Text under study:
= Beginning of Section =
Antonaglia and Passuti found a frequency of approximately 20% of OSAS in normal-weight patients [28]. The frequency in our subjects without obesity affected by moderate or severe Osteogenesis Imperfecta was higher than 20% and comparable to the value found in a Danish population of Osteogenesis Imperfecta [20]. This indicates that intrinsic characteristics of moderate or severe Osteogenesis Imperfecta make patients prone to OSAS independently of body weight. These anatomical pathological prevalent traits include craniofacial conformations of reduced dimensions, laxity of the soft palate, and macroglossia, resulting is a more significant collapse of the upper airways in patients, even those without obesity [28].
OSAS prevalence can be around 40% in obese males with BMIs greater than 30 kg/m2 [29], while in severely obese patients (BMI > 40 kg/m2) the prevalence of OSAS ranges from 55 to 90% [30, 31]. The median BMI of our subjects with obesity affected by moderate or severe Osteogenesis Imperfecta was 35.7 40 kg/m2. The 64% frequency of OSAS that we found was slightly higher than in the obese population without Osteogenesis Imperfecta. The prevalence of OSAS in people with obesity undergoing bariatric surgery is 77% [32]. This percentage is not far from the value found in our subjects with obesity affected by Osteogenesis Imperfecta, although the BMI of our patients was lower than that of the bariatric patients (35 vs. 49.5) [30].
= End of Section =
Task instructions:
[a] Please translate this sentence from the OSAS passage into Spanish: "This indicates that intrinsic characteristics of moderate or severe Osteogenesis Imperfecta make patients prone to OSAS independently of body weight."
[b] According to the OSAS passage, what is the prevalence of OSAS in people with obesity undergoing bariatric surgery?
[c] List every anatomical trait that the OSAS passage names as contributing to upper airway collapse.
You won't need the records for this work.

[Dataset entries]
= Beginning of Section =
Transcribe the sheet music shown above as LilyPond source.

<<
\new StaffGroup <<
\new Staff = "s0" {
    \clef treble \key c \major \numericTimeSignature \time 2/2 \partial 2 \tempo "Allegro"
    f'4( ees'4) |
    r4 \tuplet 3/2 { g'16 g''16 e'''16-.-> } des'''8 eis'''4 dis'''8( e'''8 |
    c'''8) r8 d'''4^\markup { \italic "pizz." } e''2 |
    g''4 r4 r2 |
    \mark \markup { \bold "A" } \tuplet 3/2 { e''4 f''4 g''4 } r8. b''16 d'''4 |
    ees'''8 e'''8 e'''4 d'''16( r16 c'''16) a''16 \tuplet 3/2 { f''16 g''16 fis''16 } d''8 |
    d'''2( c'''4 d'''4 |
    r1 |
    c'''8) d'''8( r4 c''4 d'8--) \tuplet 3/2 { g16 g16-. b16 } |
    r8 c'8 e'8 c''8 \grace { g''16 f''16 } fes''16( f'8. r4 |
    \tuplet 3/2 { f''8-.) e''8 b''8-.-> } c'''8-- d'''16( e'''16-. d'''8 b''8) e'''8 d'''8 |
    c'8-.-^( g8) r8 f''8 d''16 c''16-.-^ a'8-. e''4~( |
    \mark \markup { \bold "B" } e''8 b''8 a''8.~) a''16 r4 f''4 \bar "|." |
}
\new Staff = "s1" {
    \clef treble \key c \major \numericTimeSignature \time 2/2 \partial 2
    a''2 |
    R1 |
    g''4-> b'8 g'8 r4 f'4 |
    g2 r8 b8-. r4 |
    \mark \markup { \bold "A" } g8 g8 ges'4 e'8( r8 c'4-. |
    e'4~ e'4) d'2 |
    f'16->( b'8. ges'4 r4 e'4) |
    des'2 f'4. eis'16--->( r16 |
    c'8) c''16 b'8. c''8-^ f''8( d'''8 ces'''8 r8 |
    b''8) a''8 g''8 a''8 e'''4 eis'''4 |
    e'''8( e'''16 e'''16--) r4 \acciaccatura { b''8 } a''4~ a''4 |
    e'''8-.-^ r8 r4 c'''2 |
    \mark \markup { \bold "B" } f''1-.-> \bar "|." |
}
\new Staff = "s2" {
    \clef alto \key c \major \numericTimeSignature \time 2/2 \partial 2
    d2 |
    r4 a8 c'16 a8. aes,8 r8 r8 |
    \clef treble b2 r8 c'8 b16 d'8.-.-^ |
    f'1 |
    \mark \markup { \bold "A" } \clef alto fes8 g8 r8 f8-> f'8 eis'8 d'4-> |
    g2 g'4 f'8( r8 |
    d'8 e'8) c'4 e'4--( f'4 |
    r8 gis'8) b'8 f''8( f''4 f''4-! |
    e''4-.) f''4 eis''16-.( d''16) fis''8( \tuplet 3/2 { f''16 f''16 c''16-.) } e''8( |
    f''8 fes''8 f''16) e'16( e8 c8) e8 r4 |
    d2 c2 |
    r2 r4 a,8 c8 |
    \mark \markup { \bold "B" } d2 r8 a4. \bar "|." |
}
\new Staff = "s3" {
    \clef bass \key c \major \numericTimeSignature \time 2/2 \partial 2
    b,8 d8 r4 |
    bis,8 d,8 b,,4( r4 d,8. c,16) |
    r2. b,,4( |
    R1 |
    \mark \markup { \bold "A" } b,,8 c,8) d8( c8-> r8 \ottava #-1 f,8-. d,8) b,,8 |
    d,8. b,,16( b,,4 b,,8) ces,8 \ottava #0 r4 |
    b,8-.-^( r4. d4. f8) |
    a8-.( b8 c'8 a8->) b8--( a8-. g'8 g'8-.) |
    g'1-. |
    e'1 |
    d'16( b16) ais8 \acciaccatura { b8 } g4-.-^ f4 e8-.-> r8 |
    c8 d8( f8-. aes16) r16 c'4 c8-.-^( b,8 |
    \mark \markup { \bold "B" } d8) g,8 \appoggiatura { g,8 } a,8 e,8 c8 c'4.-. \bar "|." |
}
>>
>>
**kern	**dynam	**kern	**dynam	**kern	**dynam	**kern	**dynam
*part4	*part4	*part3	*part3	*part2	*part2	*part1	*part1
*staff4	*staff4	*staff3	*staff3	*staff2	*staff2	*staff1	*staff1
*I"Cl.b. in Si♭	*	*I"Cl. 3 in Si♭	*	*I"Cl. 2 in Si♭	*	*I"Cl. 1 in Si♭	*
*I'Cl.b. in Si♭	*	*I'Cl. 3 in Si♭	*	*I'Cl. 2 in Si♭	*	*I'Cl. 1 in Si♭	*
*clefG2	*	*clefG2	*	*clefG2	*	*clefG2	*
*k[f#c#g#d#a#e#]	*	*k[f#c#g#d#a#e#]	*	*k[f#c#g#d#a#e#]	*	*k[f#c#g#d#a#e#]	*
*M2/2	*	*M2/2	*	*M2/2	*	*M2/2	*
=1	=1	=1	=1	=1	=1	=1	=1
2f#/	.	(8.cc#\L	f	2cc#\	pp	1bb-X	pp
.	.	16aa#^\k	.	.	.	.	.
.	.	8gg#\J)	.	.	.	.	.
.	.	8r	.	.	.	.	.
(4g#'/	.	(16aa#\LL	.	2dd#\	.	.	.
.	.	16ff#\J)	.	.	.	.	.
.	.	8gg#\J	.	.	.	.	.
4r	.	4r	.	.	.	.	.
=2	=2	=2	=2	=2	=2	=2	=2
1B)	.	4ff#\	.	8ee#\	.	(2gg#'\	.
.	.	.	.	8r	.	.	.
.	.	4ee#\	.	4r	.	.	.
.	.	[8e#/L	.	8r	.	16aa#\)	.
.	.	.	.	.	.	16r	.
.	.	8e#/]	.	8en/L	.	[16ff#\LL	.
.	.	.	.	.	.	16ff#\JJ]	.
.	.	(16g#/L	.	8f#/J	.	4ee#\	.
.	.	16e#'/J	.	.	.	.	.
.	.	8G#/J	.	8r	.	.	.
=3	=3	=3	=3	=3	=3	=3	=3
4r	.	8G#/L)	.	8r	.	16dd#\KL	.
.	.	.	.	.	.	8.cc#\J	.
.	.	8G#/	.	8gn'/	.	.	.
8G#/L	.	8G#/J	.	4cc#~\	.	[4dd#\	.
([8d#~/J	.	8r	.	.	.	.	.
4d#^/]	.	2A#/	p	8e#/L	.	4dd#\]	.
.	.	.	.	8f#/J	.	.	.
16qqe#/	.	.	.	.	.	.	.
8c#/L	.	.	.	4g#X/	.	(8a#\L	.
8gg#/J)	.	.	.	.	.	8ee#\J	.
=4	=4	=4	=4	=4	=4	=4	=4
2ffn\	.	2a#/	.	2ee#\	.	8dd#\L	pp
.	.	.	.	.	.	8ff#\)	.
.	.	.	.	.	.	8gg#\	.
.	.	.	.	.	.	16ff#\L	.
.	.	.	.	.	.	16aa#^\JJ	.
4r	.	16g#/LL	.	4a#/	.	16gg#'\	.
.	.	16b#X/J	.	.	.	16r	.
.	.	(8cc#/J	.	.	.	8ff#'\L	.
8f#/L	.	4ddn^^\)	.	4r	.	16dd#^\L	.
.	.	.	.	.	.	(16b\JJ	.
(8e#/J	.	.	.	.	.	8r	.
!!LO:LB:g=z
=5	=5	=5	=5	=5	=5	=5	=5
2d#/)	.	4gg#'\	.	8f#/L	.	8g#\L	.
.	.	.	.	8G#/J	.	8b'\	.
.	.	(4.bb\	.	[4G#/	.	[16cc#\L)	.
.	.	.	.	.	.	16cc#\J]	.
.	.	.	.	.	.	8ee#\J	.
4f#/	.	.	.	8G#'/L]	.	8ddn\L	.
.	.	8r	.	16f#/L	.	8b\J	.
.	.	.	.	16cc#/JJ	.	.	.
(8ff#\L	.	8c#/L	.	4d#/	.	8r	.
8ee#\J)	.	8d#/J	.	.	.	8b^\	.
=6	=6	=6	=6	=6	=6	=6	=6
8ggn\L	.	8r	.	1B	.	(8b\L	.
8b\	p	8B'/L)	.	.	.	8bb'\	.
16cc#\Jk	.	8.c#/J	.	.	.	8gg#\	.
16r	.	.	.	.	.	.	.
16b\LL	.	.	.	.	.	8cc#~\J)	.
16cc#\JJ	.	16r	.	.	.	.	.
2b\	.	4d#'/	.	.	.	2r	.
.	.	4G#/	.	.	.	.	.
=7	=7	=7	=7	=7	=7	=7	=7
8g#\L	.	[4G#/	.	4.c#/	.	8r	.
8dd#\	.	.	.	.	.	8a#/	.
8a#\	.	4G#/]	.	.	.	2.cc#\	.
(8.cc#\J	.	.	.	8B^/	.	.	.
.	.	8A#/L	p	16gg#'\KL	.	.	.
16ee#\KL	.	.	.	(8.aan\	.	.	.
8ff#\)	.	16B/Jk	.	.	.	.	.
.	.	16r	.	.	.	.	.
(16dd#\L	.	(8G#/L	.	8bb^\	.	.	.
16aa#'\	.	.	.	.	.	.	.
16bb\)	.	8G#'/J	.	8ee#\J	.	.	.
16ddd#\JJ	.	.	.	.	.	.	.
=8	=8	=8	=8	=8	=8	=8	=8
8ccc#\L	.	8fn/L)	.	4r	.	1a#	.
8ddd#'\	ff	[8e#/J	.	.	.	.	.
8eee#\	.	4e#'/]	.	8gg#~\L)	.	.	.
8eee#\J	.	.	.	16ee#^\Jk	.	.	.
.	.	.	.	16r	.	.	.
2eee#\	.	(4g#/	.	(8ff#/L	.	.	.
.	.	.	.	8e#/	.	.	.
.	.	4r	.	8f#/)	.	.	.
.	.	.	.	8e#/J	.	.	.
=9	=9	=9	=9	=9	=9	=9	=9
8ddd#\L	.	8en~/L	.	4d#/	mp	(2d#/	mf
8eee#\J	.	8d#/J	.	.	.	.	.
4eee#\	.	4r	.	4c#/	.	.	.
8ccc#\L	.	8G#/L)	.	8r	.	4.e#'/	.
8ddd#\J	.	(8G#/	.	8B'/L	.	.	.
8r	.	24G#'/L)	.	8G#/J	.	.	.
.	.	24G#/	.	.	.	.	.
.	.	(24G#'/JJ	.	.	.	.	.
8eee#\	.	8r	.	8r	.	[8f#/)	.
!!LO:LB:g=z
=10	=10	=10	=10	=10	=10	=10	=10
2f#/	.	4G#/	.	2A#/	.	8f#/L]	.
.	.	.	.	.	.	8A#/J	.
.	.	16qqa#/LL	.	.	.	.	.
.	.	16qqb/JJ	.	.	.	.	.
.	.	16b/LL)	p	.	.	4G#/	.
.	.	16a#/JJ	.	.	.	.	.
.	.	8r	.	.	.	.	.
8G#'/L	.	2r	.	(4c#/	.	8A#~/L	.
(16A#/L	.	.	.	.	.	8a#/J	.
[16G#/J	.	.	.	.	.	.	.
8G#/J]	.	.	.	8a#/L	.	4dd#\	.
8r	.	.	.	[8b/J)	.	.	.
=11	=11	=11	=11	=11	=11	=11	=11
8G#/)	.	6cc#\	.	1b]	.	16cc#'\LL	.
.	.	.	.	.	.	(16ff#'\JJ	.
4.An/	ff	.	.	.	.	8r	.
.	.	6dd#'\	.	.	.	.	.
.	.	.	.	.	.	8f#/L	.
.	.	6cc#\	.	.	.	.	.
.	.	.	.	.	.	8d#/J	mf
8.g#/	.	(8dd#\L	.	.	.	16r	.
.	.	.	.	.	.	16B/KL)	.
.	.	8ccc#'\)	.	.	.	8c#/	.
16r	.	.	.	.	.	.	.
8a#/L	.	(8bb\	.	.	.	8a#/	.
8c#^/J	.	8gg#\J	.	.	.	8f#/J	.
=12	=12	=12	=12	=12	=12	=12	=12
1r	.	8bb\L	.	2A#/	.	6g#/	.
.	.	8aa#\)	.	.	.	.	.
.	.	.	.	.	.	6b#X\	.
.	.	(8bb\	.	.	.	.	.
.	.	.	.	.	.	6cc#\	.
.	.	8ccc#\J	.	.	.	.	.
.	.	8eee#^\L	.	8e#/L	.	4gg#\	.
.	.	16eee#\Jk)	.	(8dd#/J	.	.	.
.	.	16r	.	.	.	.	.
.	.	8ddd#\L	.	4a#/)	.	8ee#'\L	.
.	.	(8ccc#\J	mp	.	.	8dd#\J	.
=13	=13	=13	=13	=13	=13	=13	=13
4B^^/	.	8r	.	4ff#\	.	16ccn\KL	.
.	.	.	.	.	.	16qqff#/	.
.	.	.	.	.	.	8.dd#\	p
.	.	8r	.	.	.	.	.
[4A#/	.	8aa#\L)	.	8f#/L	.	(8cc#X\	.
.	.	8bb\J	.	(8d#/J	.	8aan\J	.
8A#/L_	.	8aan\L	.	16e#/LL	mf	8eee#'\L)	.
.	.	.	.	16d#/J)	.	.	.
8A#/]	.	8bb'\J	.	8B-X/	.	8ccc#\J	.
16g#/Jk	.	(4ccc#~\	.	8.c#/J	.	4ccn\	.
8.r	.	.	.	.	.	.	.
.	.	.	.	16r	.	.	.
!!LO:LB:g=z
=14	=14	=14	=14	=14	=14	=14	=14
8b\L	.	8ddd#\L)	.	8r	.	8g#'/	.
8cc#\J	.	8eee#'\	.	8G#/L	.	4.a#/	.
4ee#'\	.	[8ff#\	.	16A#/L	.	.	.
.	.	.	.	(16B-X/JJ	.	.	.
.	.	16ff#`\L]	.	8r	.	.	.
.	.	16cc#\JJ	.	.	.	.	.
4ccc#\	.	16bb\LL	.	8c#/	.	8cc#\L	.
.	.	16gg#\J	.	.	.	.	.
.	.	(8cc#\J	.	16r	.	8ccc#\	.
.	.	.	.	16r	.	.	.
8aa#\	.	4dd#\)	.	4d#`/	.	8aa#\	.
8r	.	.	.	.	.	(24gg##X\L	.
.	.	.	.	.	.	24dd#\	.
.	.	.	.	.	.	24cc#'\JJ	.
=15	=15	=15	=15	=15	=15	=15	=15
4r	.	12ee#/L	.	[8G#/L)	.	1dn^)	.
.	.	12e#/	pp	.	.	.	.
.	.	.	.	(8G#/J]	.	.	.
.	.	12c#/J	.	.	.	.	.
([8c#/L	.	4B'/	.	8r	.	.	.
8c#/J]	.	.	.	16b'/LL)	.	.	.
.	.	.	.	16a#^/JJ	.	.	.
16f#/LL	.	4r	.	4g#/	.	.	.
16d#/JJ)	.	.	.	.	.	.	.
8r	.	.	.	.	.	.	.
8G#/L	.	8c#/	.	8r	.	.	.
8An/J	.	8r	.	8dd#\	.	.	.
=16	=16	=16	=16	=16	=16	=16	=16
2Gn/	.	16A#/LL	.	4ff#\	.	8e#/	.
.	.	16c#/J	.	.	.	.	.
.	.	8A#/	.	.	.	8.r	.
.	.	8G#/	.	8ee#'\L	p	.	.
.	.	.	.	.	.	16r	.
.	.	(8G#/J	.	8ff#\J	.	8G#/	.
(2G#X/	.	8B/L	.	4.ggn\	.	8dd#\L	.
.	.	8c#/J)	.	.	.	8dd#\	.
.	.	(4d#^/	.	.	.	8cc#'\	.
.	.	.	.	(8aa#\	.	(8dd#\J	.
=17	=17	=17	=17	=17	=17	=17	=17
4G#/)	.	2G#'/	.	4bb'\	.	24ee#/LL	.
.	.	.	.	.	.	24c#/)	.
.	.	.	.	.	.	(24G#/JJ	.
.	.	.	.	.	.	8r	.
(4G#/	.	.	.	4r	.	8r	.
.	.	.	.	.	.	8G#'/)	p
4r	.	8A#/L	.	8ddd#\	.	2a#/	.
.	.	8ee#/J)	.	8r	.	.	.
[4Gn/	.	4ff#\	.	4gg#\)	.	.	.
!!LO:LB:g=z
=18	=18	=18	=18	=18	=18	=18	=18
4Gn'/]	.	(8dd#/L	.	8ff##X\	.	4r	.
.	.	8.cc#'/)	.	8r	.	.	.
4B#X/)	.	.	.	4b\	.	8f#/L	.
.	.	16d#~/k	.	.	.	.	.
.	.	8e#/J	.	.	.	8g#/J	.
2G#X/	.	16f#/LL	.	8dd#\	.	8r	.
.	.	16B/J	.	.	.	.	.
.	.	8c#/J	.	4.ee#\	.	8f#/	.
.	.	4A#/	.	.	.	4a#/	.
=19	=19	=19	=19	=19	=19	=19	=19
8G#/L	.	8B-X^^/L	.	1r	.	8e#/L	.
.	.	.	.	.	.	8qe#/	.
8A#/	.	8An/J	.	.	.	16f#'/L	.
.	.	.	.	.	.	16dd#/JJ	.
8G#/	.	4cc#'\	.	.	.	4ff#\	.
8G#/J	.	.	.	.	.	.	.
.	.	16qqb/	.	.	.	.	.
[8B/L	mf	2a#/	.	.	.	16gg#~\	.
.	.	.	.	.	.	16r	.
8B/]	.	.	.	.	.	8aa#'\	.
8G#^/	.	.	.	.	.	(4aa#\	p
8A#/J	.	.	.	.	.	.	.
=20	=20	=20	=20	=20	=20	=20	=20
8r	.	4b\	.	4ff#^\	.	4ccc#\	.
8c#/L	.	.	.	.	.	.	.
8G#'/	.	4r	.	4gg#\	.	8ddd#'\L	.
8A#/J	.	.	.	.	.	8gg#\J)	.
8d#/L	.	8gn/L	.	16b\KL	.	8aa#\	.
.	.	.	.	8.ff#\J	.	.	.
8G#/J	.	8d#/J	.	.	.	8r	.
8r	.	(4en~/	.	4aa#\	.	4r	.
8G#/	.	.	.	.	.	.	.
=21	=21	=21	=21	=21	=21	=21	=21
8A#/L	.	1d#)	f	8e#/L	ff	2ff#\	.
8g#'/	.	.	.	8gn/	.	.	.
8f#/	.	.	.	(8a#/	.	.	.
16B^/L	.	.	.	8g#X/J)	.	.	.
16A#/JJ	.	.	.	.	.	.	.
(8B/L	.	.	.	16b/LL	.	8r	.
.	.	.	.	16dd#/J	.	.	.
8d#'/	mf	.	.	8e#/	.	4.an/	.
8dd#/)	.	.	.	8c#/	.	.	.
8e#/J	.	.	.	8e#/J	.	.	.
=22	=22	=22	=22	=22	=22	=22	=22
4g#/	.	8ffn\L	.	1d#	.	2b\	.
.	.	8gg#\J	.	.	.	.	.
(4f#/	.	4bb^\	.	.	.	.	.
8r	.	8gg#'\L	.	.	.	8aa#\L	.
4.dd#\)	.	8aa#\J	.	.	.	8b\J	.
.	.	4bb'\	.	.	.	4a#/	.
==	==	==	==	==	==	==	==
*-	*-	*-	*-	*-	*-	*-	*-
= End of Section =
Answers to the tasks:
[a] Esto indica que las características intrínsecas de la osteogénesis imperfecta moderada o grave hacen que los pacientes sean propensos al OSAS independientemente del peso corporal.

[b] 77%

[c]
- Craniofacial conformations of reduced dimensions
- Laxity of the soft palate
- Macroglossia